Chiese e Basiliche
A tourist walking through the streets of Rome or who observes the city from on high, perhaps from the terrace of Castel Sant'Angelo of the top of the Vittoriale, will be amazed by the number of churches and basilicas that characterise the outline of the city. As well as a multitude of churches containing international art masterpieces (for example, Michelangelo’s Moses in the Church of San Pietro in Vincoli, to name just one), Rome also has four papal basilicas: St. Peter’s Basilica in the Vatican, St. Paul’s Basilica outside the walls, the Basilica of St. John Lateran and the Basilica of Santa Maria Maggiore (St. Mary Major). A visit to these four papal basilicas will give you an idea of the scale and magnificence of religious art and architecture, marvellous examples of which are to be found all over Italy.
St. Peter’s: the first architectural layout of what was to become the basilica of the founder of the Catholic Church, Peter, was built by the Emperor Constantine, around 320 A.D., on the site where the martyred saint was buried.

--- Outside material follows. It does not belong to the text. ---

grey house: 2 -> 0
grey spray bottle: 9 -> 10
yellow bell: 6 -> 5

The current structure began to take shape around 1450, when the design and reconstruction of the basilica complex was entrusted first to Bernardo Rossellino, then to Donato Bramante, then to Raphael and, finally, to Michelangelo. In 1620 Carlo Maderno completed the work with the addition of a massive travertine facade. On entering St.Peter’s one is surrounded by an environment of enormous proportions. There are 29 metres of bronze canopy created by Bernini that correspond to the place where St. Peter is buried, which only just manage to form a parameter that hints at the proportions of the cupola above. Inside the largest church in the world you can admire the moving delicacy of Michelangelo’s Pietà, the only work signed by the Master, Canova’s tomb of Clement XIII and the Navicella mosaic by Giotto.

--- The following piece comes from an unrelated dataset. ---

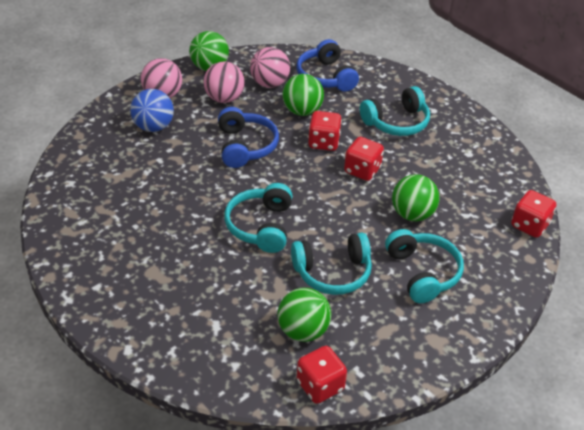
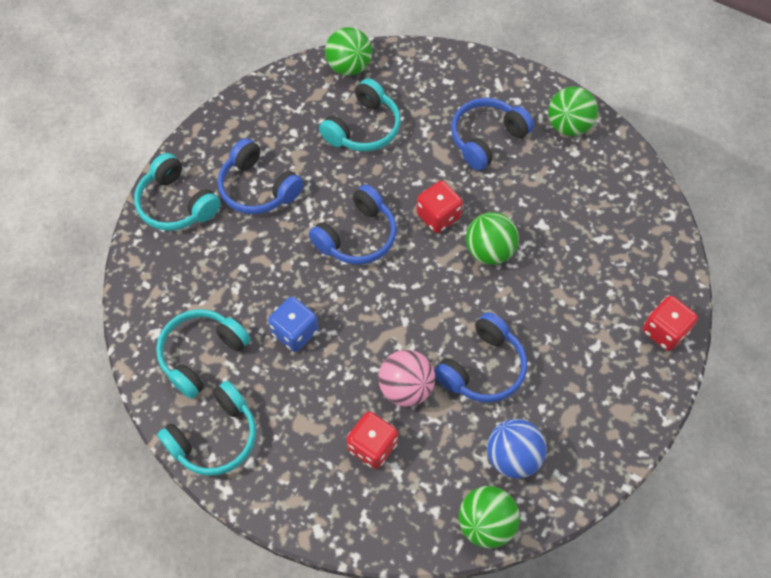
blue dice: 0 -> 1
blue headphones: 2 -> 4
pink ball: 3 -> 1
red dice: 4 -> 3

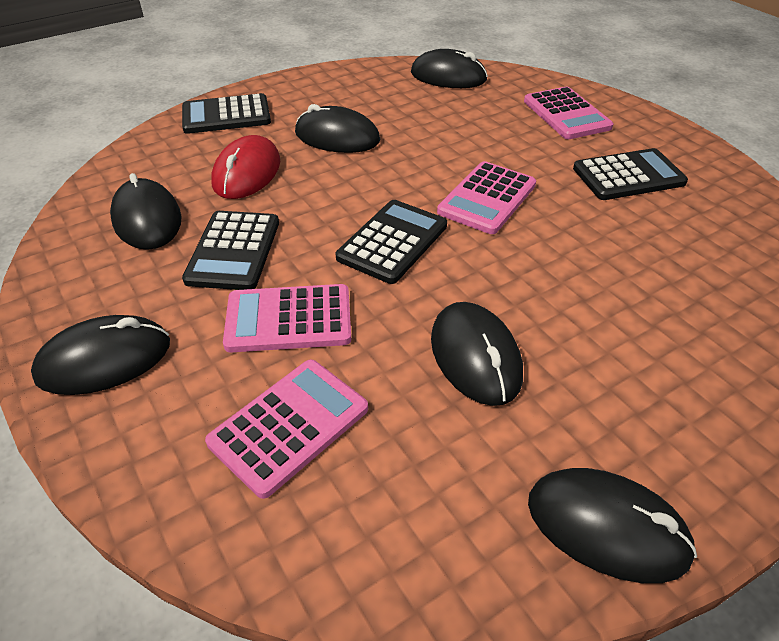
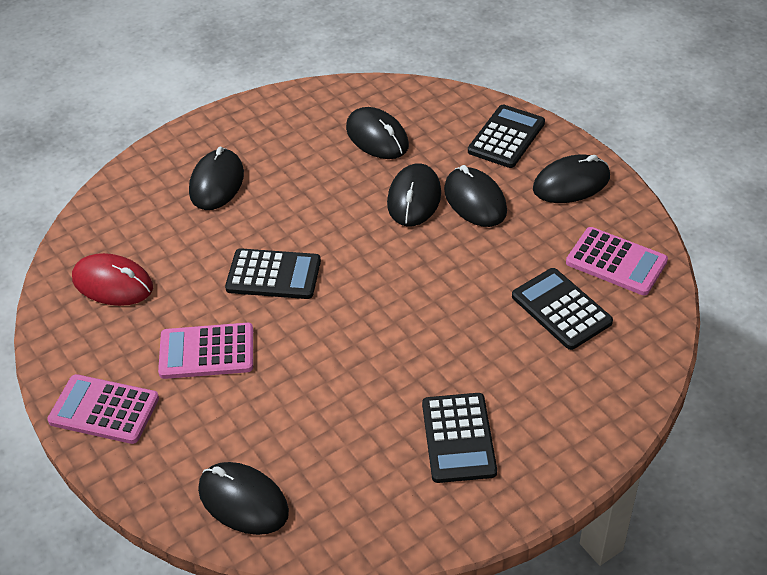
pink calculator: 4 -> 3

San Pietro in Vincoli, also called the Basilica Eudoxiana, was built in 442 by Licinia Eudoxia, daughter of Thedosius II and wife of Valentinian III, as a place worthy of housing the vincula (the chains) that imprisoned St. Peter in the Mamertine prison. The interior of the Basilica is divided into three naves. In the left hand nave is a space housing what is known as Moses by Michelangelo, but is in reality what he created for the tomb of Julius II, after his initial magnificent and imposing design was revised several times, corrected and repeatedly abandoned.

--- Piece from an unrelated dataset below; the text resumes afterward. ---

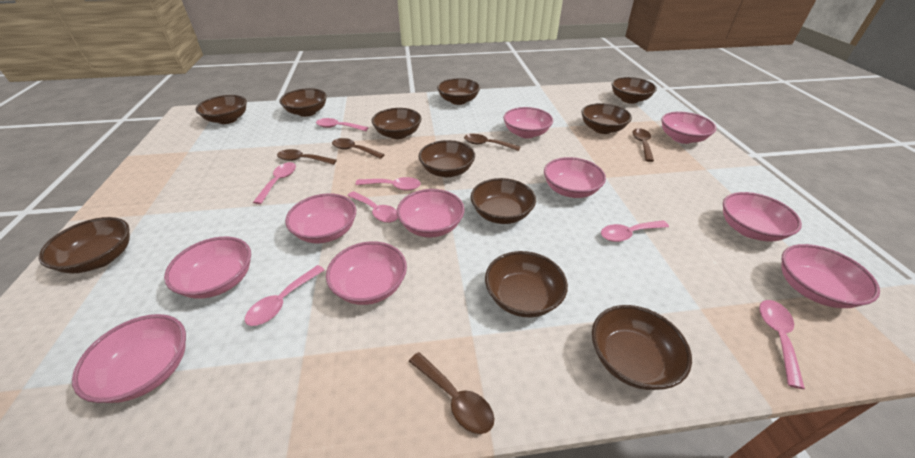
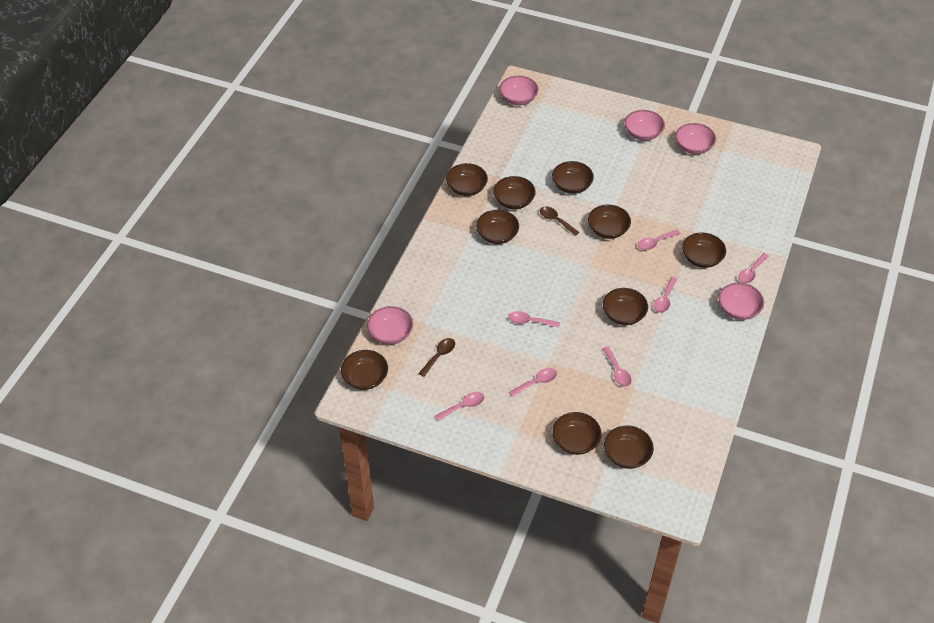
brown bowl: 11 -> 10
brown spoon: 5 -> 2
pink bowl: 10 -> 5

Other churches worth a closer look include, without doubt, the Pantheon, one of the most incredible testimonies of architectural technique in ancient Rome. It was built at the behest of Marcus Agrippa in 25 B.C. as a temple dedicated to all the gods and rebuilt by the Emperor Hadrian around 120 A.D. It later became a Christian church in 609 and then a fortress in the Medieval period. The structure of the Pantheon features a spherical space inside a cylindrical section that determines the height of the floor and its diameter are perfectly equal. Inside the Pantheon are the tombs of important artists like Raphael and the tombs of all the sovereigns of Italy.